Render the lines from the one containing "## Reporting a Vulnerability" through the last line, inclusive, as a Markdown table with the columns Row and Line Text, omitting any blank lines.

Record extracts =>
*** Begin section ***
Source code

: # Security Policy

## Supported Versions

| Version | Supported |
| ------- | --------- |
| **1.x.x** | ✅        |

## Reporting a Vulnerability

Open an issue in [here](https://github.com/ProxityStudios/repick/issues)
*** End section ***
Task result =>
| Row | Line Text |
|---|---|
| 1 | ## Reporting a Vulnerability |
| 2 | Open an issue in [here](https://github.com/ProxityStudios/repick/issues) |